What to do -
a. Answer each item below from the forum thread about diving on Sunday 1/20, marking your answers (i), (ii) and (iii).
(i) What kind of warning does dkdiver mention alongside the freezing night?
(ii) In which city is Grouper Ninja stuck this weekend?
(iii) What does Clay-Doh say he is eating?
b. Continue the forum thread about diving on Sunday 1/20, beginning after its final post.
──────── Extract to read
# DIVING ON SUNDAY 1/20



## dkdiver (Oct 15, 2007)

OK, I will admit it, I am a wuss. I am going to stay on the hill tomorrow:baby Chris, I do not know if you are going to give it a try but if you do, and return, I am buying dinner. :bowdown 

I figure with gale warning and a freezing night, someone had to post something. Normally we would blame bad weather on Grouper Ninja but he is stuck in Atlanta this weekend. Anyone know a good weather dance? :hoppingmad


----------



## Telum Pisces (Sep 27, 2007)

Nah, He already said he was going to cancel for tomorrow. Maybe next weekend the weather will be nicer to us.


----------



## Clay-Doh (Oct 2, 2007)

Haa haa, im over eatin sushi and drinkin with dalton right now....and its way to miserable for ANYBODY to dive, other than spearfisher with his class tommorow...wish i could be there buddy!
────────────────
──────── Recorded data
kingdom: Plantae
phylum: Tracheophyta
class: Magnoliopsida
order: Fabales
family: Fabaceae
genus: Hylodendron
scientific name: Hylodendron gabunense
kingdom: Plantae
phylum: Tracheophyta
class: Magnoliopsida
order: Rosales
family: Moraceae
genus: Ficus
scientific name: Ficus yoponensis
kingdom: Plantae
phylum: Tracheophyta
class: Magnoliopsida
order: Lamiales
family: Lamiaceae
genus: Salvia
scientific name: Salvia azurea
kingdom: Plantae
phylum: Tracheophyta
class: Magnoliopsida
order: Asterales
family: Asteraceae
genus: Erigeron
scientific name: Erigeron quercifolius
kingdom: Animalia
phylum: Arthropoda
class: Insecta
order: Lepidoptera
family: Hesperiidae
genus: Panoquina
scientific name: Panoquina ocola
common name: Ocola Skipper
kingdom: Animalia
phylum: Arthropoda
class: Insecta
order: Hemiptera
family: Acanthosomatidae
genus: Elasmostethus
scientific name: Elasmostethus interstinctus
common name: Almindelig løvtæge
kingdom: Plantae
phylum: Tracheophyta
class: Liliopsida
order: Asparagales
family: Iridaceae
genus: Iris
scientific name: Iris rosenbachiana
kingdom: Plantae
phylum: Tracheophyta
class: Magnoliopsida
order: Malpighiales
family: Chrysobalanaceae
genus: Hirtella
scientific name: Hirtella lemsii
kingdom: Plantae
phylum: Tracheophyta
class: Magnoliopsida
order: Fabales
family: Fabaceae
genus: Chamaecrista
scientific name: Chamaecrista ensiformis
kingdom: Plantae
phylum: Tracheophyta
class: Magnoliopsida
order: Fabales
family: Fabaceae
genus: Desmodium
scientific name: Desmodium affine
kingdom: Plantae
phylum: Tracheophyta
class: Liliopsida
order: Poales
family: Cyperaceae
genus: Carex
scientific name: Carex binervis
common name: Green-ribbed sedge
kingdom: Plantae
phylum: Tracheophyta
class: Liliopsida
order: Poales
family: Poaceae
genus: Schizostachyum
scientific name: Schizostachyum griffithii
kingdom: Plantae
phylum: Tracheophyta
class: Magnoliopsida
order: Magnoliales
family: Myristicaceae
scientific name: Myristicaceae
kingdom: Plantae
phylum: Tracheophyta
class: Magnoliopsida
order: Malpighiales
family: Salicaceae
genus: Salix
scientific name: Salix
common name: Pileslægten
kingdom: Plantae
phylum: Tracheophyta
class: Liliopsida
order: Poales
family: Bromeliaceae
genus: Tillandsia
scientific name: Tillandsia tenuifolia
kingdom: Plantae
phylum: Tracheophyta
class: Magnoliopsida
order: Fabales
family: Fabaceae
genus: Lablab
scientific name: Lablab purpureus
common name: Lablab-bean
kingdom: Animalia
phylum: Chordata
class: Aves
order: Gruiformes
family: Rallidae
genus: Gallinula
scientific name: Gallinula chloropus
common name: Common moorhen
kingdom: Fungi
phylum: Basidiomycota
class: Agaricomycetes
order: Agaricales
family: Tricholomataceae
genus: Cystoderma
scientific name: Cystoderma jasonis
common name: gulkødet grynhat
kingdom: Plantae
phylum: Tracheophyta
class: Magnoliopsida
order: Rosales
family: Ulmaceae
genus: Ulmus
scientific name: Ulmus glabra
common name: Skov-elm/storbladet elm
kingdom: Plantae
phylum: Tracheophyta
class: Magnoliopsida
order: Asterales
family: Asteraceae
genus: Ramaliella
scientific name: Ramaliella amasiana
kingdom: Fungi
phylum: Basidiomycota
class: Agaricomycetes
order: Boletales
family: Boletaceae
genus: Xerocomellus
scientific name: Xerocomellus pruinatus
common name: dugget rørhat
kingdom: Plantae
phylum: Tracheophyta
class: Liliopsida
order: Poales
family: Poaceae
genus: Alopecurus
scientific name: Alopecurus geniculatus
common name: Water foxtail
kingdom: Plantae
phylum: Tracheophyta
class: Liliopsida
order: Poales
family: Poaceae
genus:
────────────────
Answers below -
a.
(i) A gale warning.
(ii) Atlanta.
(iii) Sushi.

b.
----------



## spearfisher (Oct 3, 2007)

yup, anybody diving today definitely falls into one of two catagories...the brass bigguns category, or the dumb a#% SOB category. I definitely fall into the later.


----------



## sealark (Sep 27, 2007)

The diving would be great today. It's just the getting to and from that would be hell.








:banghead:banghead


----------



## dkdiver (Oct 15, 2007)

Rich, Did you freeze out there?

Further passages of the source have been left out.